### PAGE TEXT
────────────────────────────────────────

First let’s back up a bit … rewind. The prehistory of physical time travel is actually a technology that is already being developed, believe it or not. I’m referring to the possible ability to send messages (or information) into the past, and by extension, receive messages from the future. This will likely be possible using a quantum computer.
A quantum computer is a matrix of atoms or other particles that are entangled and used as bits (or qubits, quantum bits) to perform computations. Their enhanced power is usually described as a function of the way they capitalize on superposition–the ability of a qubit to occupy more than one state simultaneously, thereby facilitating a kind of hyper-parallel processing. But if Yakir Aharonov and a growing number of other physicists are right, the uncertain or seemingly random aspects of interactions at the smallest scales are really the portion of retrograde causal influence on a particle’s behavior. In this view, the entanglement that enables quantum computation is a function of a kind of causal zig-zag back and forth through time. By extension, the superposition that gives quantum computers their power would really be computation over the computer’s history. The computing power of a quantum computer, in this view, depends on how long you leave it plugged in.
Lots of recent work is showing that causal order can be reversed in quantum computers. As you already know from having read my book Time Loops in your near future (click here to order), you can use a quantum computer to “teleport” objects through time (destroying the object in the future, reassembling it in the past), a bit like the transporter in Star Trek except across the fourth dimension. Long-lived quantum computers attached to peripherals like 3-D printers could also theoretically create objects in the past based on instructions sent from a user in the future–a premise of William Gibson’s novel The Peripheral. Such objects could include “time drones” piloted by a future operator. These would not be true time machines, because only their blueprints and commands come from the future, not the machines themselves; but they are a likely first step toward true history management via technology.
There are two major limitations on purely quantum-computer-mediated time travel. The most obvious is that you cannot send a time drone to an earlier point in time than when the computer was turned on. Since we are right now only at the very infancy of quantum computing, we would not yet expect to see 3-D printed time drones flying around based on information sent back from future users. (And nobody in the field has apparently figured out yet that these devices are really time machines, but it’s only a matter of time, so to speak.)
The other limitation concerns the wyrd rules that govern information propogation into the past. Information cannot reflux back in time in a way that would lead to its foreclosure in the future (grandfather-and-grandmother paradoxes, etc.). This means that for “freely willed” time-drone operators in the 23rd century, communication with a time drone printed out in the 21st will be garbled. Their viewscreens will not show a clear and literal representation of the past landscape, but may be distorted in various ways, or even symbolic. The same would be true for their instructions to the drone.

────────────────────────────────────────

### REQUIRED TASK A
According to the passage on quantum computers and time travel, what is the earliest point in time to which a time drone can be sent?
### REQUIRED TASK B
Copy the part of the listing that opens with the line containing "order: Passeriformes" and runs through the end of the listing, including both ends.
The listing that follows is unrelated to the text above.

[Records]
────────────────────────────────────────

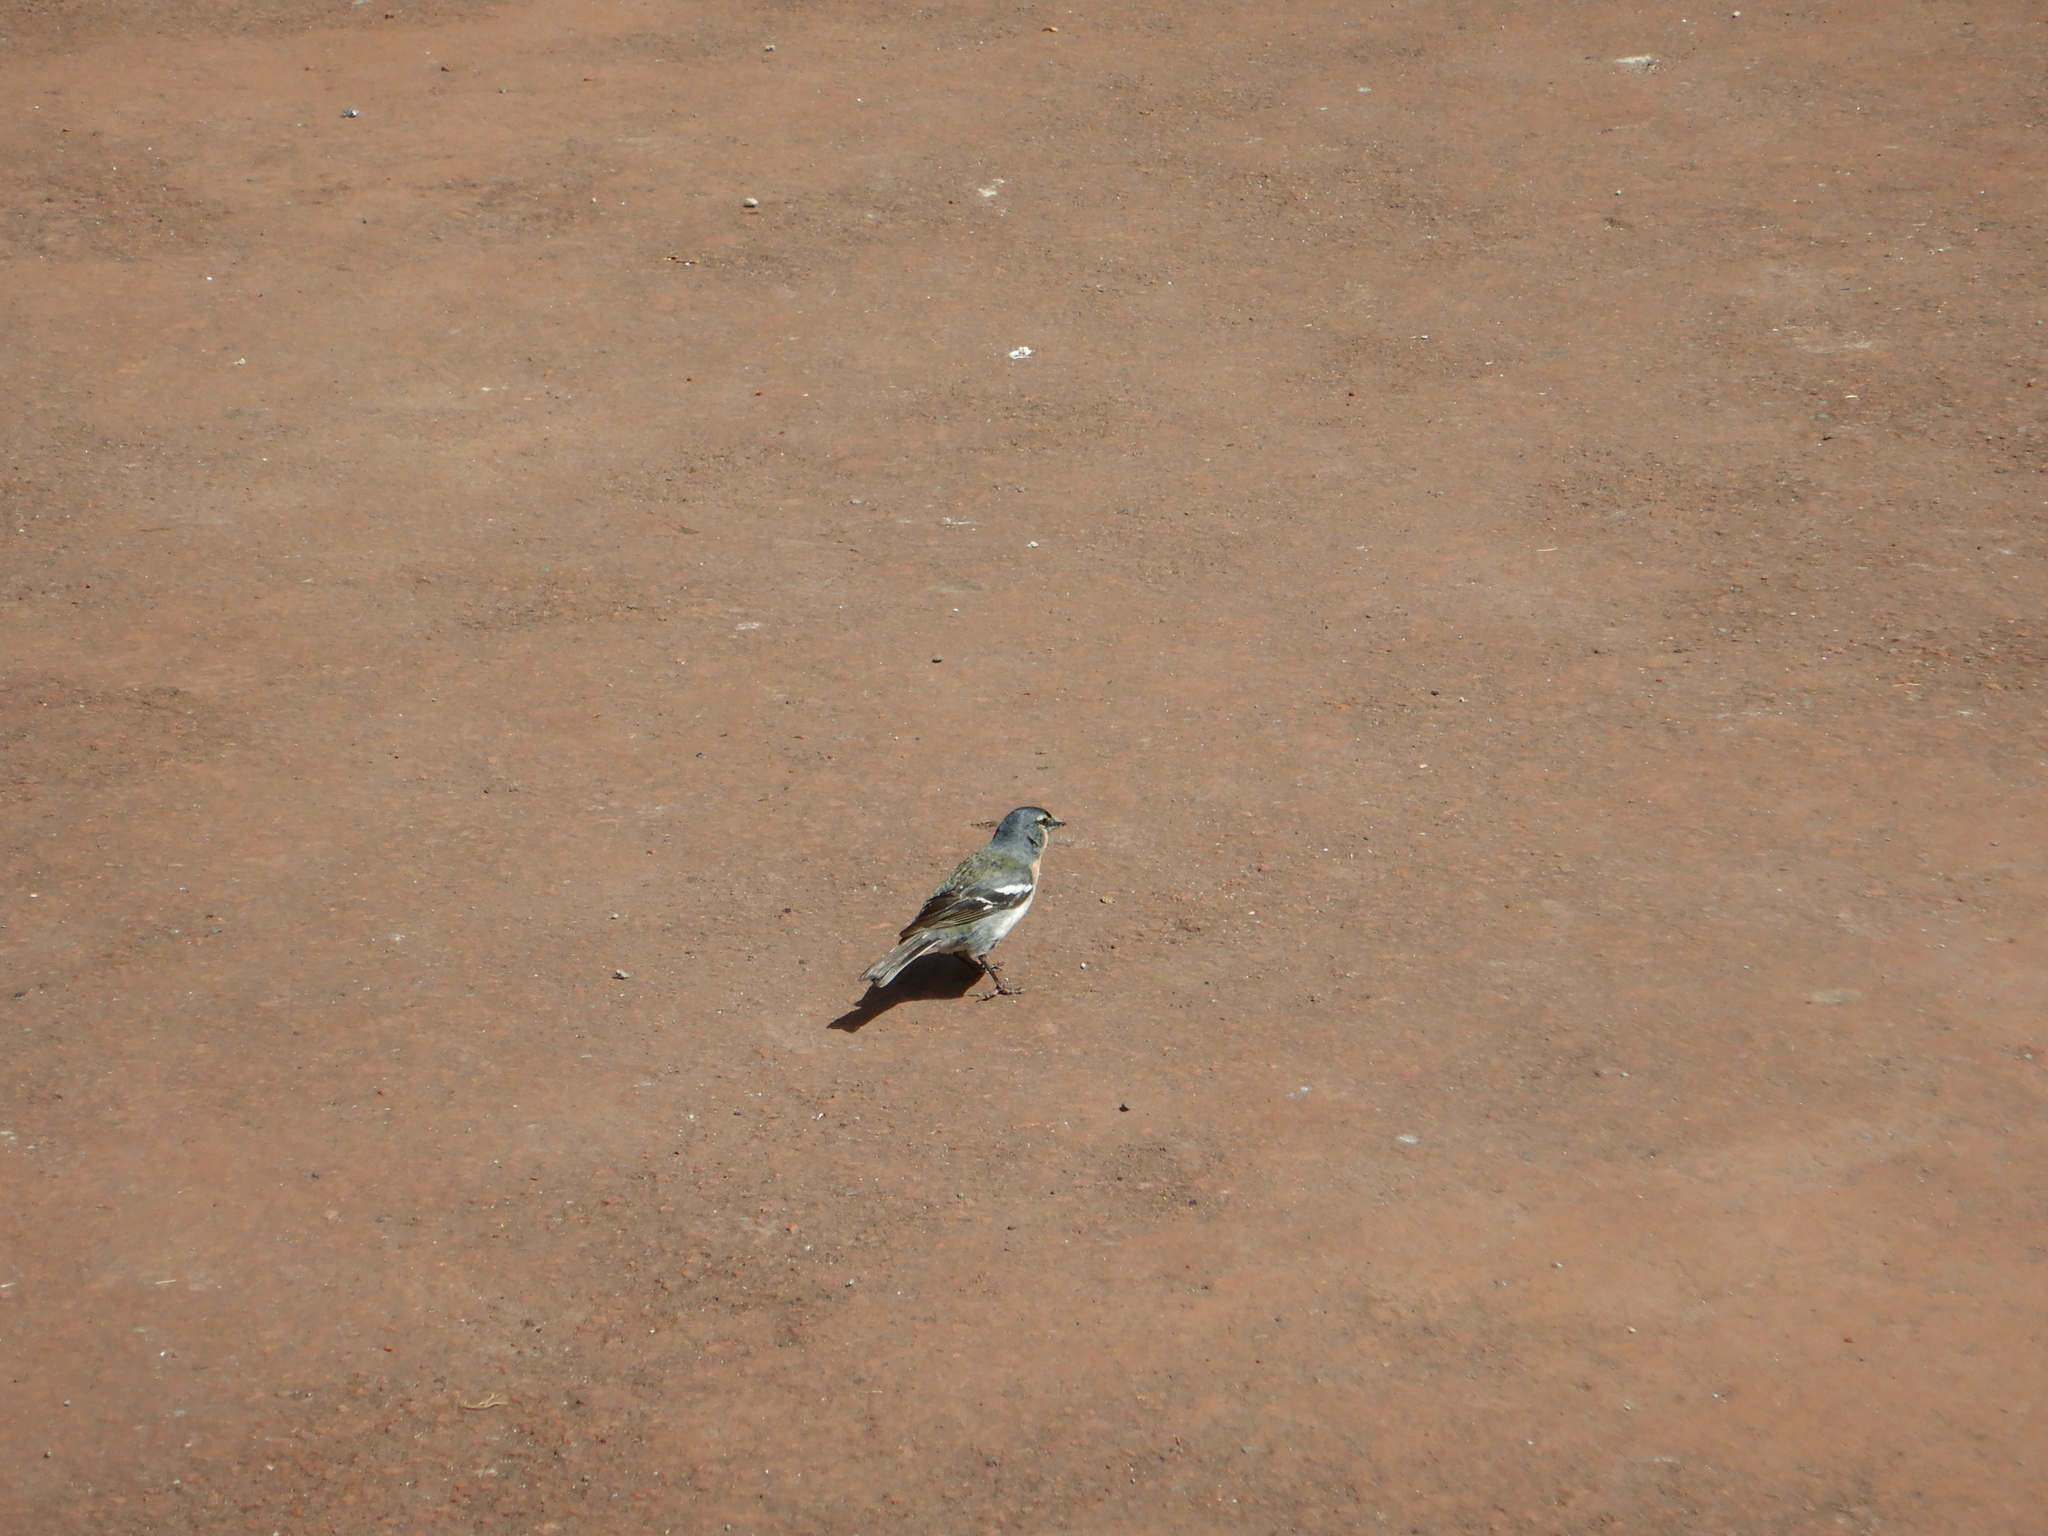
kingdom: Animalia
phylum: Chordata
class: Aves
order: Passeriformes
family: Fringillidae
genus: Fringilla
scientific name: Fringilla moreletti
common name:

────────────────────────────────────────

### REPLY A
It cannot be sent to a point earlier than when the computer was turned on.

### REPLY B
order: Passeriformes
family: Fringillidae
genus: Fringilla
scientific name: Fringilla moreletti
common name:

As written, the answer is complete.